At a ceremony Monday at Orfordville American Legion Post 209, Legion member Bill Fitters said from now on, anyone who passes on Highway 11 will know of Neal’s sacrifice.

Alongside area lawmakers and other local military vets, Fitters had lobbied for four years to get the road renamed after Neal. He told a crowd of 50 at the American Legion hall that anybody who passes along the stretch of highway can stop off in Orfordville of Footbville to ask who Neal was.

Or, Fitters said, even if a passerby merely Googles the name of the deceased, former 82nd Airborne Division corporal, they’ll learn Benjamin Neal was a son, a sibling of five others, a husband, a classmate, and a friend.

Fitters called Neal “a hero for those who call Orfordville and Footville their home.”

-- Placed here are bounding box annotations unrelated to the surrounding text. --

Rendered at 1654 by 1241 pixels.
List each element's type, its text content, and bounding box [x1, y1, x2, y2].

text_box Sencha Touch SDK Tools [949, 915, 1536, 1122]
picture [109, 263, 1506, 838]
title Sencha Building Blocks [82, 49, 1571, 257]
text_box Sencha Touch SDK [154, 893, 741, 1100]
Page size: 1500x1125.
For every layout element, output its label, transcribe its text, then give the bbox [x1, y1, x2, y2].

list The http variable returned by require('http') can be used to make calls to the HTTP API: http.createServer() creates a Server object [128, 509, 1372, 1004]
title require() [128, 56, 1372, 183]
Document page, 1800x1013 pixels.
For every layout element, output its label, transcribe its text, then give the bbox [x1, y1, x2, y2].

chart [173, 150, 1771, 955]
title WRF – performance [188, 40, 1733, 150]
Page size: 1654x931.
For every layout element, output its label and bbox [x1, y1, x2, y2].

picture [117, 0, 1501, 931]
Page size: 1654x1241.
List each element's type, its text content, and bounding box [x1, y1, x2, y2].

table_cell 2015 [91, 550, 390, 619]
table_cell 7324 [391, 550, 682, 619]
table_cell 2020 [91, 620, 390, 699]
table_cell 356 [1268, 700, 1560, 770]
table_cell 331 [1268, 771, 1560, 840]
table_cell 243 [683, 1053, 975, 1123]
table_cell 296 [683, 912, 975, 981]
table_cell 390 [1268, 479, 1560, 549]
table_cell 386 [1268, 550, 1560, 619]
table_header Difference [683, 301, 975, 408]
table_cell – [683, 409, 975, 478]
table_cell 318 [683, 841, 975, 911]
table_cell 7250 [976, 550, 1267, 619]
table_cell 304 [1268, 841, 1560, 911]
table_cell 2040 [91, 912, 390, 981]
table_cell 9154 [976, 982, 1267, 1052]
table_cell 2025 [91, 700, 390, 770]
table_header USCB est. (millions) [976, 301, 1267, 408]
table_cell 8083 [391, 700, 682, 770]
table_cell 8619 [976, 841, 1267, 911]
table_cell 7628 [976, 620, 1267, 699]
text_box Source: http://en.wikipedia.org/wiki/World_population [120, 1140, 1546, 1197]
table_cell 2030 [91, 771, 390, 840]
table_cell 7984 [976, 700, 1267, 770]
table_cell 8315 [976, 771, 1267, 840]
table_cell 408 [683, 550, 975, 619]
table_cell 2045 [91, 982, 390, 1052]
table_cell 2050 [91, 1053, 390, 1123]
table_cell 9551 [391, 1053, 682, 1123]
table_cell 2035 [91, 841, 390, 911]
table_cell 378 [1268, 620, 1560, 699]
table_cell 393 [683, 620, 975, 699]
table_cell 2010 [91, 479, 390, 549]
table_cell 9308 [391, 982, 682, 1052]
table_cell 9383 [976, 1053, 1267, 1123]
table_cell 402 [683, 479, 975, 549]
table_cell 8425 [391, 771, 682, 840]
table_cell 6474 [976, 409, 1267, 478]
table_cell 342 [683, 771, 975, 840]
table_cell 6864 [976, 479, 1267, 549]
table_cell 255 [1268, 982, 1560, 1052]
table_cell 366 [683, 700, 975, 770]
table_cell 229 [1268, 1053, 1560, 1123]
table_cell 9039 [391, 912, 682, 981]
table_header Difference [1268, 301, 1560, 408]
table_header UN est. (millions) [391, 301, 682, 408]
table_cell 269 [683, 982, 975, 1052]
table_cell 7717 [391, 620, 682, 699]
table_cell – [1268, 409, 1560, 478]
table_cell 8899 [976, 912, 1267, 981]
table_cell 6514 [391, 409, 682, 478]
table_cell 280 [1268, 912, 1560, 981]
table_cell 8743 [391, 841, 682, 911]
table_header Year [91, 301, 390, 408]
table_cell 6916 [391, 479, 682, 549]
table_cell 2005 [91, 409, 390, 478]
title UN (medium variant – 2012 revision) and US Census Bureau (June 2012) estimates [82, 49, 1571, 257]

Neal’s father, Donnie Neal, said his son never set out to be a hero. He told a group of local veterans who’d gathered at the Legion hall he was deeply proud of them for the effort they’d put forth to get a stretch of local highway named after his son.

He told veterans watching the ceremony that his family lives with a never-ending storm of grief, but he said he believes life can and will get better. He thanked those who’d lobbied for the law, telling the veterans that he knows many of them have their own heavy burdens they carry from their own experiences in battle.

Gov. Evers signed the bill renaming the road into law at a desk set up at the Legion hall as some of those who’d lobbied for the special designation clustered around him. The governor signed the law with Neal’s Army dog tags resting on the desk, next to his right hand.

“It’s now the law of the land,” Evers said, holding up the signed law to gentle applause.

Benjamin Neal was a 2009 Parkview High School grad. He was previously awarded the Bronze Star for heroic conduct in combat.

According to the law passed Monday, the state Department of  Transportation will place two signs at either end of the six-mile stretch that will forever bear the words “Corporal Benjamin H. Neal Memorial Highway.”